Der Kapitän habe mehrmals versichert, dass einige Flüchtlinge ihn und die Crew bedroht hätten, teilte die Armee mit. Eine Spezialeinheit sei an Bord gegangen und habe die «El Hiblu 1» dann dem Kapitän zurückgegeben.
108 Menschen gerettet
Der Frachter soll 108 Menschen vor der libyschen Küste gerettet haben. Darunter waren auch 19 Frauen und 12 Kinder. Eine Gruppe soll dann das Schiff am Mittwoch nach maltesischen Angaben «entführt» haben, weil die Geflüchteten nicht in das Bürgerkriegsland Libyen zurück wollten.
Die deutsche Hilfsorganisation Sea-Eye, die eine Beobachtermission vor Libyen unterhält, erklärte, ein europäisches Marineflugzeug habe dem Frachter die Position von zwei Schlauchbooten in Not mitgeteilt und den Kapitän zur Hilfe aufgefordert. Die libysche Küstenwache sei demnach «ausser Betrieb» gewesen.

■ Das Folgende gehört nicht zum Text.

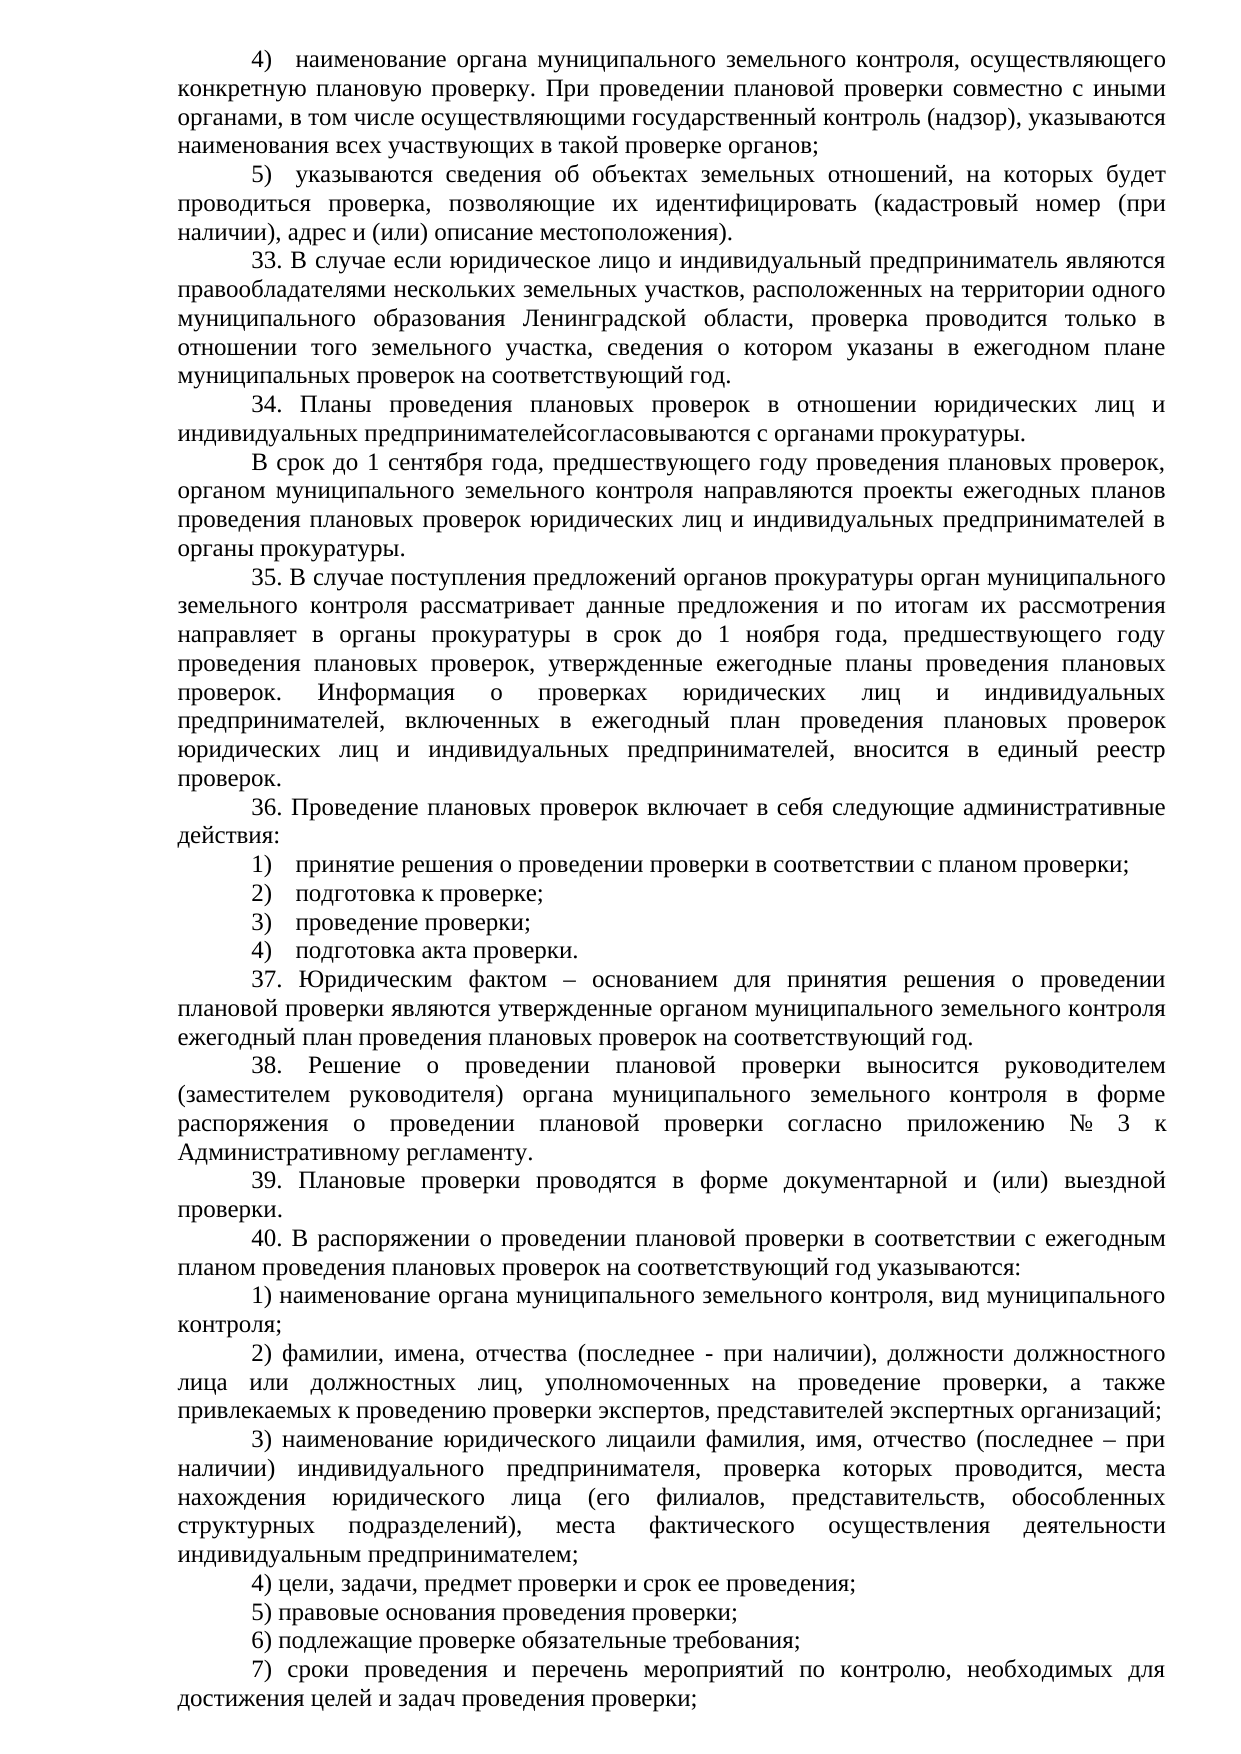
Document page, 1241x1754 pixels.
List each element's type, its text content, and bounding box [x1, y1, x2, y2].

text 33. В случае если юридическое лицо и индивидуальный предприниматель являются правообладателями нескольких земельных участков, расположенных на территории одного муниципального образования Ленинградской области, проверка проводится только в отношении того земельного участка, сведения о котором указаны в ежегодном плане муниципальных проверок на соответствующий год. [177, 246, 1167, 389]
text В срок до 1 сентября года, предшествующего году проведения плановых проверок, органом муниципального земельного контроля направляются проекты ежегодных планов проведения плановых проверок юридических лиц и индивидуальных предпринимателей в органы прокуратуры. [177, 447, 1167, 562]
list принятие решения о проведении проверки в соответствии с планом проверки; [177, 849, 1167, 878]
list наименование органа муниципального земельного контроля, осуществляющего конкретную плановую проверку. При проведении плановой проверки совместно с иными органами, в том числе осуществляющими государственный контроль (надзор), указываются наименования всех участвующих в такой проверке органов; [177, 44, 1167, 159]
text 39. Плановые проверки проводятся в форме документарной и (или) выездной проверки. [177, 1166, 1167, 1223]
text 35. В случае поступления предложений органов прокуратуры орган муниципального земельного контроля рассматривает данные предложения и по итогам их рассмотрения направляет в органы прокуратуры в срок до 1 ноября года, предшествующего году проведения плановых проверок, утвержденные ежегодные планы проведения плановых проверок. Информация о проверках юридических лиц и индивидуальных предпринимателей, включенных в ежегодный план проведения плановых проверок юридических лиц и индивидуальных предпринимателей, вносится в единый реестр проверок. [177, 562, 1167, 792]
text 6) подлежащие проверке обязательные требования; [177, 1626, 1167, 1654]
list указываются сведения об объектах земельных отношений, на которых будет проводиться проверка, позволяющие их идентифицировать (кадастровый номер (при наличии), адрес и (или) описание местоположения). [177, 159, 1167, 246]
text 7) сроки проведения и перечень мероприятий по контролю, необходимых для достижения целей и задач проведения проверки; [177, 1654, 1167, 1712]
list подготовка акта проверки. [177, 936, 1167, 964]
text 5) правовые основания проведения проверки; [177, 1597, 1167, 1626]
list проведение проверки; [177, 907, 1167, 936]
text 34. Планы проведения плановых проверок в отношении юридических лиц и индивидуальных предпринимателейсогласовываются с органами прокуратуры. [177, 389, 1167, 447]
text 1) наименование органа муниципального земельного контроля, вид муниципального контроля; [177, 1281, 1167, 1338]
text 40. В распоряжении о проведении плановой проверки в соответствии с ежегодным планом проведения плановых проверок на соответствующий год указываются: [177, 1223, 1167, 1281]
list подготовка к проверке; [177, 878, 1167, 907]
text 4) цели, задачи, предмет проверки и срок ее проведения; [177, 1568, 1167, 1597]
text 2) фамилии, имена, отчества (последнее - при наличии), должности должностного лица или должностных лиц, уполномоченных на проведение проверки, а также привлекаемых к проведению проверки экспертов, представителей экспертных организаций; [177, 1338, 1167, 1424]
text 37. Юридическим фактом – основанием для принятия решения о проведении плановой проверки являются утвержденные органом муниципального земельного контроля ежегодный план проведения плановых проверок на соответствующий год. [177, 964, 1167, 1051]
text 36. Проведение плановых проверок включает в себя следующие административные действия: [177, 792, 1167, 849]
text 3) наименование юридического лицаили фамилия, имя, отчество (последнее – при наличии) индивидуального предпринимателя, проверка которых проводится, места нахождения юридического лица (его филиалов, представительств, обособленных структурных подразделений), места фактического осуществления деятельности индивидуальным предпринимателем; [177, 1424, 1167, 1568]
text 38. Решение о проведении плановой проверки выносится руководителем (заместителем руководителя) органа муниципального земельного контроля в форме распоряжения о проведении плановой проверки согласно приложению № 3 к Административному регламенту. [177, 1051, 1167, 1166]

Der Kapitän habe dann «unmissverständlich» mitgeteilt, dass die Menschen sehr aufgebracht seien und nicht zurück nach Libyen wollen. «Diese Geretteten haben die Hölle hinter sich und stehen nun wenigen überforderten und unvorbereiteten Besatzungsmitgliedern eines Frachtschiffes gegenüber, die ihnen zu erklären haben, dass sie genau an jenen Ort zurückgebracht werden, den sie unter Einsatz ihres Lebens zu entkommen versuchten», sagte Gorden Isler, Sprecher von Sea-Eye.
Laut Medienberichten stammt der Kapitän aus der Türkei, das Schiff habe seine Reise demnach auch dort begonnen, fahre aber unter der Flagge des Inselstaats Palau.

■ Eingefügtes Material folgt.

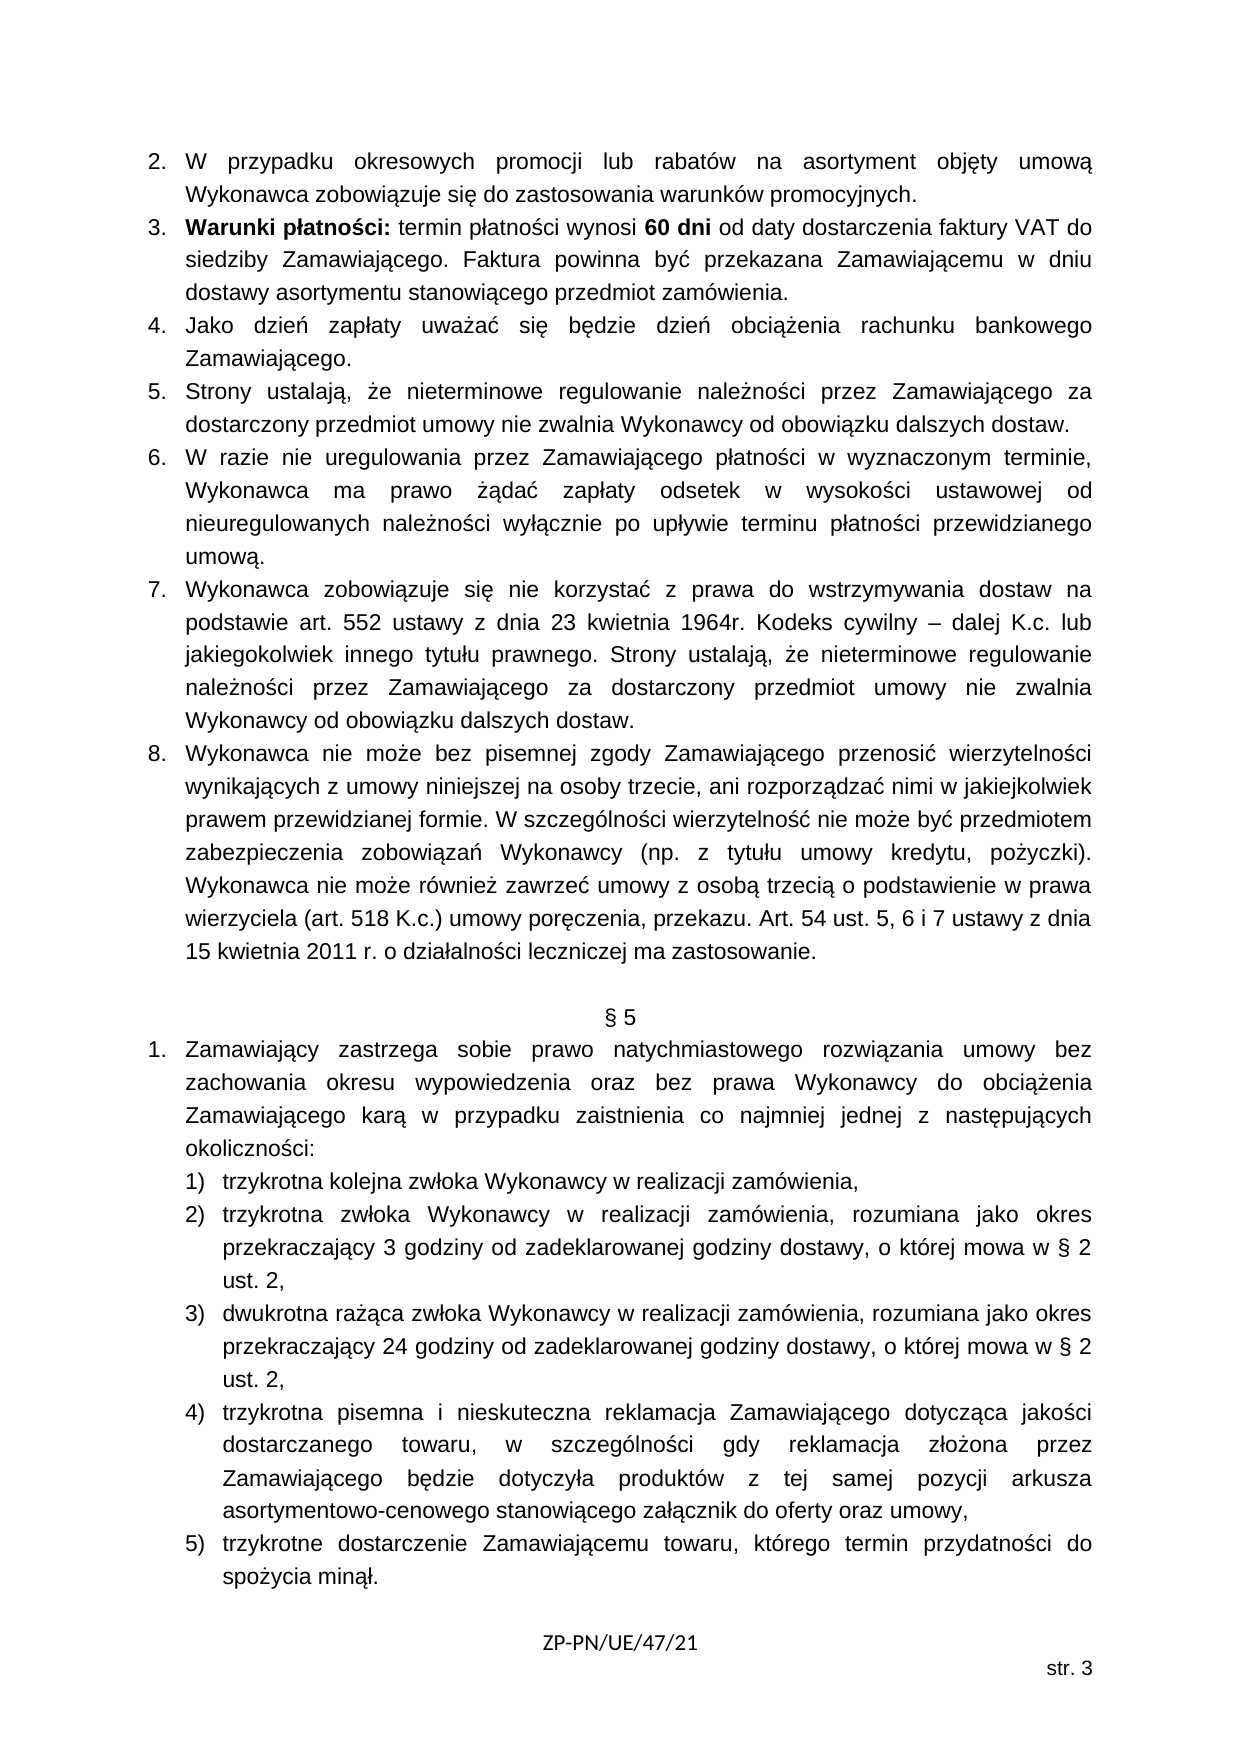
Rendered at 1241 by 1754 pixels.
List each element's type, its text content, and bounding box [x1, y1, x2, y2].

Internationale Verpflichtungen einhalten
Nach dem Anlegen in der Hauptstadt Valletta durften erst Frauen und Kinder aussteigen. Auf Bildern war zu sehen, wie kleine Kinder von Bord getragen wurden.
Maltas Premierminister Joseph Muscat erklärte auf Twitter, nun «allen internationalen Regeln entsprechend» vorzugehen. «Wir entziehen uns trotz unserer Grösse nicht unserer Verantwortung.» Die Insel Malta ist der kleinste EU-Staat.
Sowohl Italien als auch Malta wollen Bootsflüchtlinge nicht aufnehmen, solange es keinen EU-weiten Verteilmechanismus gibt. Vor der libyschen Küste sind kaum mehr Rettungsschiffe im Einsatz, die Boote von Hilfsorganisationen wurden immer wieder lange auf dem Meer blockiert oder aus dem Verkehr gezogen.
Auch die EU hat ihren Marineeinsatz vor der libyschen Küste gestoppt. Die Entscheidung sieht vor, bei der Anti-Schlepper-Operation Sophia vorerst nur noch Luftaufklärung zu betreiben und libysche Küstenwache auszubilden.
Unmenschliche Bedingungen
Die Küstenwache soll die Flüchtlinge wieder in das Bürgerkriegsland bringen, wo den Menschen schwere Misshandlungen drohen. Die Uno-Antifolterkonvention verbietet es, Menschen in Länder abzuschieben, in denen ihnen Misshandlung droht.
Hilfsorganisationen sprechen von unmenschlichen Bedingungen in Libyen und gar von «Konzentrationslagern», in denen die Flüchtlinge auch Folter ausgesetzt seien. Im November hatten sich etwa 90 Menschen geweigert, ein Containerschiff zu verlassen, das sie nach Libyen zurückgebracht hatte.
Gemäss internationalem Seerecht sind alle Küstenstaaten verpflichtet, in ihrem Seegebiet die Rettung Schiffbrüchiger durch geeignete Mittel sicherzustellen. Die Rettung hilfsbedürftiger Menschen auf See ist zudem eine Verpflichtung aller Schiffe. Viele Handelsschiffe sind wegen der unklaren Lage im Konflikt, Menschen zu retten, dann aber tagelang auf dem Meer blockiert zu werden.